JULIA ORTNER | Medien | aus FALTER 49/04 vom 01.12.2004

Sind es Minderwertigkeitskomplexe, oder ist es einfach nur Einfallslosigkeit? Die ORF-Unterhaltungsmenschen kupfern ungeniert von den deutschen Privatsendern ab.
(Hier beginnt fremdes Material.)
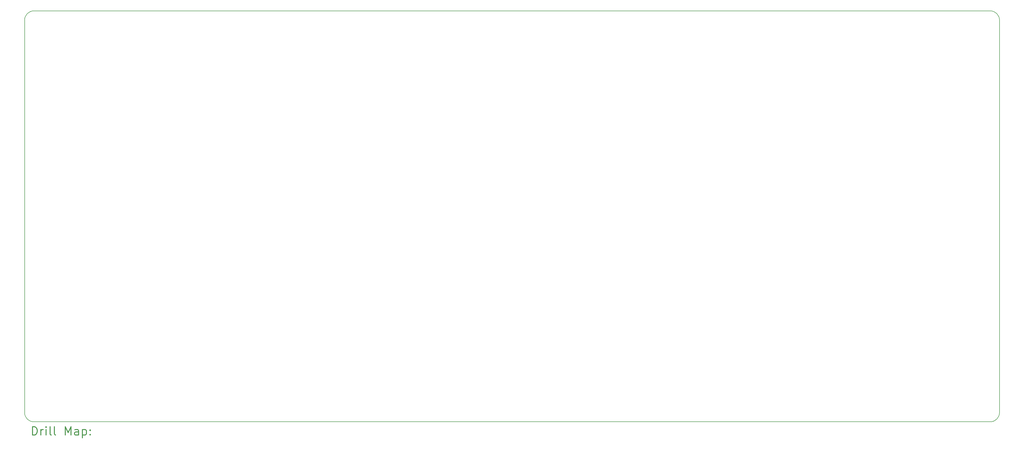
<source format=gbr>
%FSLAX45Y45*%
G04 Gerber Fmt 4.5, Leading zero omitted, Abs format (unit mm)*
G04 Created by KiCad (PCBNEW 5.1.10-88a1d61d58~90~ubuntu21.04.1) date 2021-08-16 11:58:26*
%MOMM*%
%LPD*%
G01*
G04 APERTURE LIST*
%TA.AperFunction,Profile*%
%ADD10C,0.150000*%
%TD*%
%ADD11C,0.200000*%
%ADD12C,0.300000*%
G04 APERTURE END LIST*
D10*
X3655060Y-20417584D02*
X3655060Y-6417346D01*
X38421310Y-20416984D02*
G75*
G02*
X38090904Y-20747990I-330706J-300D01*
G01*
X38090304Y-6086340D02*
G75*
G02*
X38421310Y-6416746I300J-330706D01*
G01*
X3655060Y-6417346D02*
G75*
G02*
X3985466Y-6086340I330706J300D01*
G01*
X3986066Y-20747990D02*
G75*
G02*
X3655060Y-20417584I-300J330706D01*
G01*
X38421310Y-6416746D02*
X38421310Y-20416984D01*
X38090904Y-20747990D02*
X3986066Y-20747990D01*
X3985466Y-6086340D02*
X38090304Y-6086340D01*
D11*
D12*
X3933988Y-21221204D02*
X3933988Y-20921204D01*
X4005417Y-20921204D01*
X4048274Y-20935490D01*
X4076846Y-20964062D01*
X4091131Y-20992633D01*
X4105417Y-21049776D01*
X4105417Y-21092633D01*
X4091131Y-21149776D01*
X4076846Y-21178347D01*
X4048274Y-21206919D01*
X4005417Y-21221204D01*
X3933988Y-21221204D01*
X4233988Y-21221204D02*
X4233988Y-21021204D01*
X4233988Y-21078347D02*
X4248274Y-21049776D01*
X4262560Y-21035490D01*
X4291131Y-21021204D01*
X4319703Y-21021204D01*
X4419703Y-21221204D02*
X4419703Y-21021204D01*
X4419703Y-20921204D02*
X4405417Y-20935490D01*
X4419703Y-20949776D01*
X4433988Y-20935490D01*
X4419703Y-20921204D01*
X4419703Y-20949776D01*
X4605417Y-21221204D02*
X4576846Y-21206919D01*
X4562560Y-21178347D01*
X4562560Y-20921204D01*
X4762560Y-21221204D02*
X4733988Y-21206919D01*
X4719703Y-21178347D01*
X4719703Y-20921204D01*
X5105417Y-21221204D02*
X5105417Y-20921204D01*
X5205417Y-21135490D01*
X5305417Y-20921204D01*
X5305417Y-21221204D01*
X5576846Y-21221204D02*
X5576846Y-21064062D01*
X5562560Y-21035490D01*
X5533988Y-21021204D01*
X5476846Y-21021204D01*
X5448274Y-21035490D01*
X5576846Y-21206919D02*
X5548274Y-21221204D01*
X5476846Y-21221204D01*
X5448274Y-21206919D01*
X5433988Y-21178347D01*
X5433988Y-21149776D01*
X5448274Y-21121204D01*
X5476846Y-21106919D01*
X5548274Y-21106919D01*
X5576846Y-21092633D01*
X5719703Y-21021204D02*
X5719703Y-21321204D01*
X5719703Y-21035490D02*
X5748274Y-21021204D01*
X5805417Y-21021204D01*
X5833988Y-21035490D01*
X5848274Y-21049776D01*
X5862560Y-21078347D01*
X5862560Y-21164062D01*
X5848274Y-21192633D01*
X5833988Y-21206919D01*
X5805417Y-21221204D01*
X5748274Y-21221204D01*
X5719703Y-21206919D01*
X5991131Y-21192633D02*
X6005417Y-21206919D01*
X5991131Y-21221204D01*
X5976846Y-21206919D01*
X5991131Y-21192633D01*
X5991131Y-21221204D01*
X5991131Y-21035490D02*
X6005417Y-21049776D01*
X5991131Y-21064062D01*
X5976846Y-21049776D01*
X5991131Y-21035490D01*
X5991131Y-21064062D01*
M02*

</source>
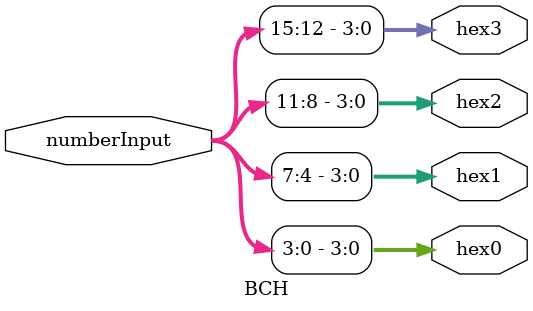
<source format=v>
module BCH (
    input [15:0] numberInput,  
    output reg [3:0] hex0,
    output reg [3:0] hex1,
    output reg [3:0] hex2,
    output reg [3:0] hex3
);

integer i;

always @(numberInput) begin
    hex0 = numberInput[3:0];
    hex1 = numberInput[7:4];
    hex2 = numberInput[11:8];
    hex3 = numberInput[15:12];
end

endmodule


</source>
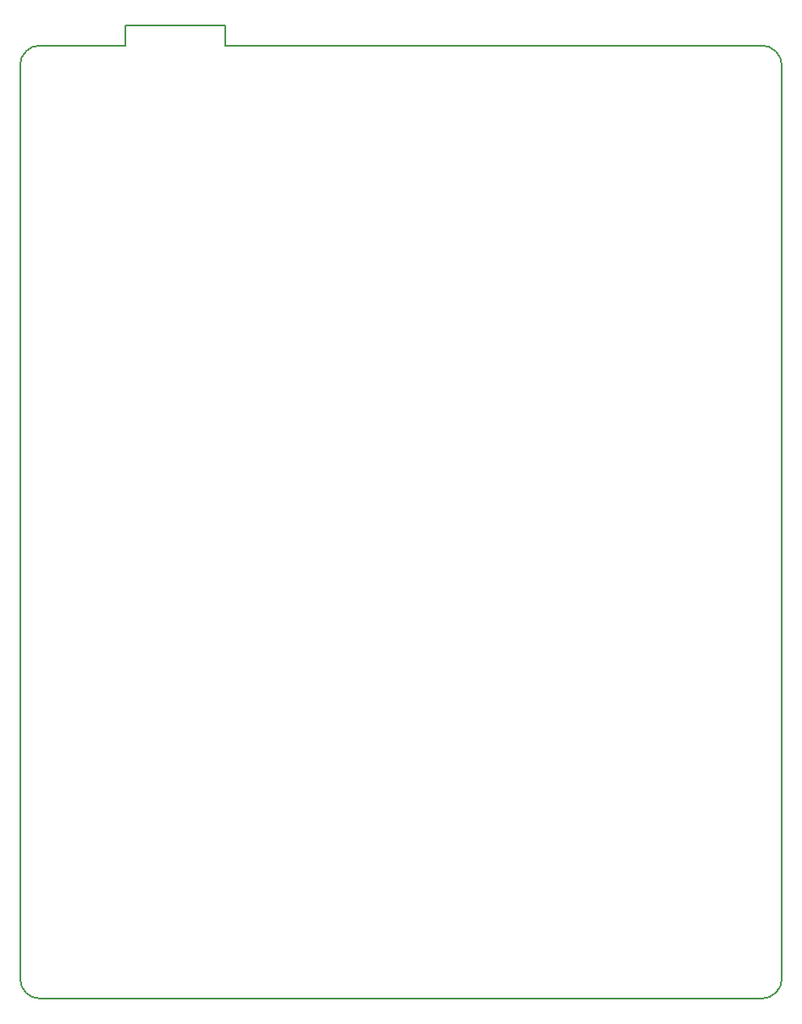
<source format=gbr>
G04 #@! TF.GenerationSoftware,KiCad,Pcbnew,(6.0.10)*
G04 #@! TF.CreationDate,2023-08-04T22:21:03-04:00*
G04 #@! TF.ProjectId,NugMacro-Keypad,4e75674d-6163-4726-9f2d-4b6579706164,rev?*
G04 #@! TF.SameCoordinates,Original*
G04 #@! TF.FileFunction,Profile,NP*
%FSLAX46Y46*%
G04 Gerber Fmt 4.6, Leading zero omitted, Abs format (unit mm)*
G04 Created by KiCad (PCBNEW (6.0.10)) date 2023-08-04 22:21:03*
%MOMM*%
%LPD*%
G01*
G04 APERTURE LIST*
G04 #@! TA.AperFunction,Profile*
%ADD10C,0.200000*%
G04 #@! TD*
G04 APERTURE END LIST*
D10*
X38932790Y-55761930D02*
X92590035Y-55761930D01*
X28932790Y-53761930D02*
X38932790Y-53761930D01*
X20439965Y-150962070D02*
X92590035Y-150962070D01*
X20439965Y-55761930D02*
X20439965Y-55761930D01*
X94590070Y-57761930D02*
G75*
G03*
X92590035Y-55761930I-2000070J-70D01*
G01*
X92590035Y-150962135D02*
G75*
G03*
X94590035Y-148962070I65J1999935D01*
G01*
X94590035Y-57761930D02*
X94590035Y-148962070D01*
X18439965Y-57761930D02*
X18439965Y-148962070D01*
X28932790Y-53761930D02*
X28932790Y-55761930D01*
X20439965Y-55761935D02*
G75*
G03*
X18439965Y-57761930I-5J-1999995D01*
G01*
X20439965Y-55761930D02*
X28932790Y-55761930D01*
X38932790Y-53761930D02*
X38932790Y-55761930D01*
X18440030Y-148962070D02*
G75*
G03*
X20439965Y-150962070I1999970J-30D01*
G01*
M02*

</source>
Nachdem man zuletzt das heitere deutsche Promiraten "Genial daneben" mit Hugo Egon Balder in eine räudige Ösiversion mit Oliver Baier umgemodelt hat, gibt es jetzt diese unpackbare "Austropop-Show" mit Plauderquaste Arabella Kiesbauer. Eine 1:1-Kopie der schon länger grassierenden deutschen Nostalgieformate, von der "DDR"- bis zur "80er"-Show. Bloß dass unsere Version mieser ist. Die deutschen B-Promis, die in diesen Formaten ihren Senf zu Sex im Trabi oder Modern Talking abgeben, sind nämlich noch immer tausendmal witziger als ihre Ösi-Pendants - ich sage nur die schräge Hella von Sinnen gegen die "25"-Quietschmaus Miriam Hie. Als Hie die "Glockn" mit Piepsstimmchen verhunzte, habe ich fast ins Sofa gebissen. Und erst der unvermeidliche Austropopopa Wolfgang Ambros mit seinem jenseitig vorgegröhlten Hit-Medley! Das weckte in mir den dringenden Wunsch nach Künstlersozialversicherung. Beamtenpensionen für Austropopper!